** Opening Source passage block **

I am super excited about these cashew cream pops. They are so yummy with no added sugar (other than chocolate outside) and oh, you will need to soak the cashews overnight... and I promise it’s worth it


•you will need a blender of some sort for this recipe. I used my Cuisinart food processor.


Cashew ice cream Ingredients:
•2 cup raw cashews soaked for 6-8
•1/2 almond butter (or nut butter of choice)
•1/2 yogurt - I used Lavva coconut yogurt
•1 Tbs vanilla
•1/4 vanilla almond milk I used Malk Organics

Inside fudge filling Ingredients:
•8 softened dates pitted (soften dates by putting them in water and microwave for about 20 seconds- pit them first or your hands will burn)
•pinch off salt
•1/4 cup vanilla almond milk
•1 tbs water from softened dates

Cashew Ice cream directions:
• place all ice cream ingredients in a blender. Blend. Blend. Blend. Until very smooth.
•For extra sweetness, you can add 2tbs of maple syrup. If it’s too thick feel free to add a bit of almond milk.
•Consistency should be like thick yogurt.

Fudgy filling directions:
(I used a hand blender for this)

** Closing Source passage block **
** Opening Entries supplied block **

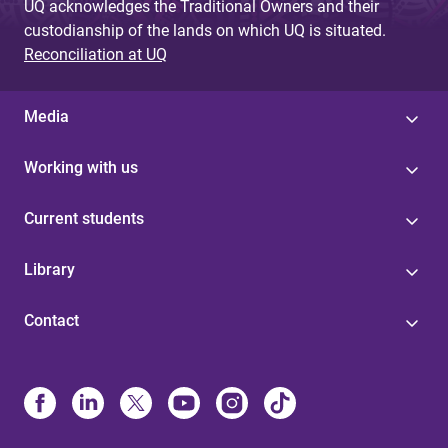
UQ acknowledges the Traditional Owners and their
custodianship of the lands on which UQ is situated.
Reconciliation at UQ
Media
Working with us
Current students
Library
Contact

** Closing Entries supplied block **

▶ **What is required**
Reproduce the cashew cream pops recipe word for word, from its opening line through "(I used a hand blender for this)".

▶ **The completed task**
I am super excited about these cashew cream pops. They are so yummy with no added sugar (other than chocolate outside) and oh, you will need to soak the cashews overnight... and I promise it’s worth it


•you will need a blender of some sort for this recipe. I used my Cuisinart food processor.


Cashew ice cream Ingredients:
•2 cup raw cashews soaked for 6-8
•1/2 almond butter (or nut butter of choice)
•1/2 yogurt - I used Lavva coconut yogurt
•1 Tbs vanilla
•1/4 vanilla almond milk I used Malk Organics

Inside fudge filling Ingredients:
•8 softened dates pitted (soften dates by putting them in water and microwave for about 20 seconds- pit them first or your hands will burn)
•pinch off salt
•1/4 cup vanilla almond milk
•1 tbs water from softened dates

Cashew Ice cream directions:
• place all ice cream ingredients in a blender. Blend. Blend. Blend. Until very smooth.
•For extra sweetness, you can add 2tbs of maple syrup. If it’s too thick feel free to add a bit of almond milk.
•Consistency should be like thick yogurt.

Fudgy filling directions:
(I used a hand blender for this)